Calling BS on the Leadership Business

USA-DAILYLIFE

It wasn’t very long ago that you rarely heard words like “entrepreneurship” and “leadership” in business conversation. People just started businesses and ran companies. That’s what they did, so that’s what they identified with. Their jobs. Their work. Their companies. Not labels.

To my knowledge, that hasn’t changed. But somehow, right under our very noses, emerged a massively overhyped fad made up of crazed zealots and opportunists that are essentially co-opting and capitalizing on the most critical function in the business world: those who start and run companies.

Today we have countless authors, bloggers, coaches, academics and gurus – self-proclaimed experts who, with rare exception, have never actually run a business or led a real company. And yet, without any first-hand experience, they’ve become preachers on a subject they have absolutely no visceral feel for.

Let me tell you why that’s an issue. Building a business into a thriving enterprise is not a skill you’re born with. It’s not a discipline you can learn in school. And while you can learn the fundamentals – the various functions of how a business operates – getting good at it is almost entirely experiential.

Now, here’s where this gets interesting. If you read books by some of the great management consultants and CEOs of our time – Peter Drucker, Andy Grove, and Mark McCormack, to name a few – you won’t find words like “leadership” and “entrepreneurship” thrown around a lot because they’re fairly amorphous terms.

No wonder we now have an enormous underclass of self-described entrepreneurs and leaders – CEOs of one-person companies. A more accurate description is that they’re self-employed. They’ve abandoned the labor force by the millions, which is why we actually have the lowest workforce participation rate and fewest new business starts in three decades.

It seems the more we talk about entrepreneurship and leadership – not just talk but also generate, consume and propagate enormous amounts of content and communication – the less we actually do about it. No wonder. Everyone’s too busy blogging, reading, commenting, tweeting, sharing, posting and liking to get much done.

A couple of months ago, Stanford University business professor Jeffrey Pfeffer published a book called “Leadership BS: Fixing Workplaces and Careers One Truth at a Time.” Pfeffer’s premise is that what he calls “the multibillion dollar leadership industry” has done little to improve executive careers, toxic workplaces and employee engagement.

Of course that’s true. What’s also true is that amateurs now dominate the leadership genre and the content they generate is overwhelmingly BS. After all, the vast majority of information and communication propagated through blogs and social media is user-generated content dominated by popular myths, feel-good fads, inspirational fluff and pseudoscience.

But this issue goes so much deeper than that. Of course we’d all like our bosses to be effective people managers instead of dysfunctional tyrants who rose to their level of incompetence via the Peter Principle. We’d like them to be more motivating, empowering and respectful, rather than the abusive, egotistical jerks we so often find at the top.

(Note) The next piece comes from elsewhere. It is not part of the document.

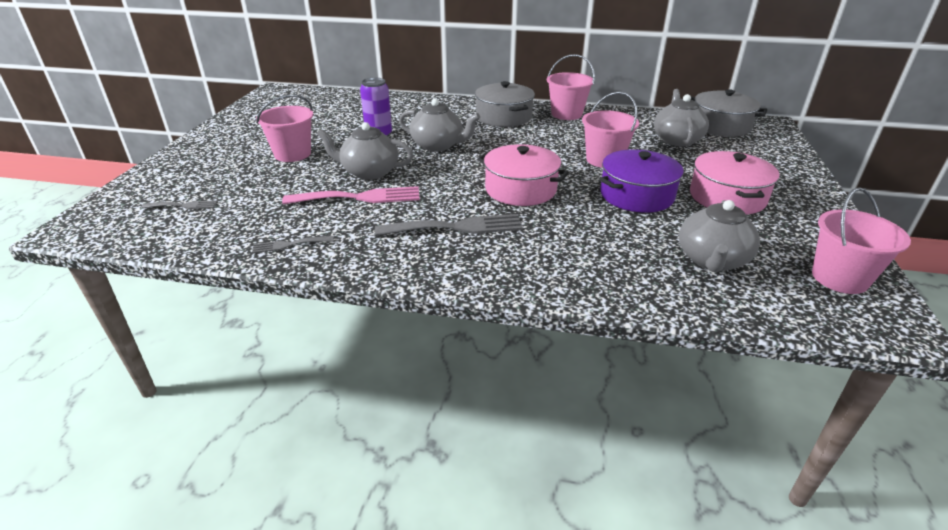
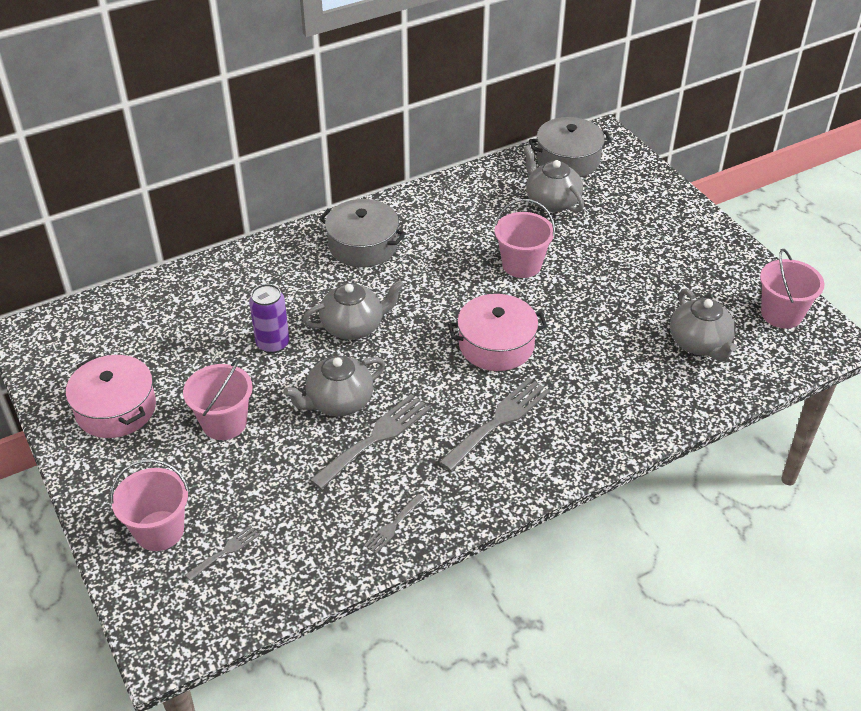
camera: 40 degrees left, 10 degrees up
pink fork [282,186,420,204] -> grey fork [310,394,431,489]
pink bucket [547,54,595,120] -> pink bucket moved to [110,459,189,551]
purple pot [600,149,684,213] -> none
pink pot [690,151,780,215] -> pink pot moved to [66,355,156,438]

There’s just one problem with that. We all want happy marriages, parents who are supportive and wise, families that don’t resemble dystopian sitcoms, communities where everyone gets along and cultures that aren’t divided by political factions and civil wars. What in the world makes us think we can control how our companies work when we can’t control how any other organization of two or more people functions?

Every organization on Earth is a construct of man and a function of the human condition, meaning it’s more about human psychology and relationships than anything else. As long as there are dysfunctional individuals and differences among us, there will be dysfunctional families, organizations, communities, cities, nations and yes, companies and their cultures.

That’s why the same ideals that built a great culture can also build great companies. Concepts like freedom, meritocracy, competition, personal accountability and transparency are all critical to free markets. Employees thrive at companies like Amazon (NASDAQ:AMZN) and Apple (NASDAQ:AAPL) because they’re built on a foundation of principles that are very similar to those that built this nation.

But there’s a catch. Even if CEOs could know all there is to know about business, markets, products, technology, finance, economics and management, there’s still a complex set of variables we simplistically call the human element that determines how they run their companies. And you simply can’t regulate or legislate that or risk losing what makes free markets work.

Truth is, of the hundreds of successful founders, executives and VCs I’ve known over the decades, none ever attributed their accomplishments to a book, a coach, a professor or an inspirational speaker. It’s all about smarts, guts, good behavior, smart decisions and experience. And while they all had mentors who helped them along the way, they were those who came before them, not amateurs with fancy labels.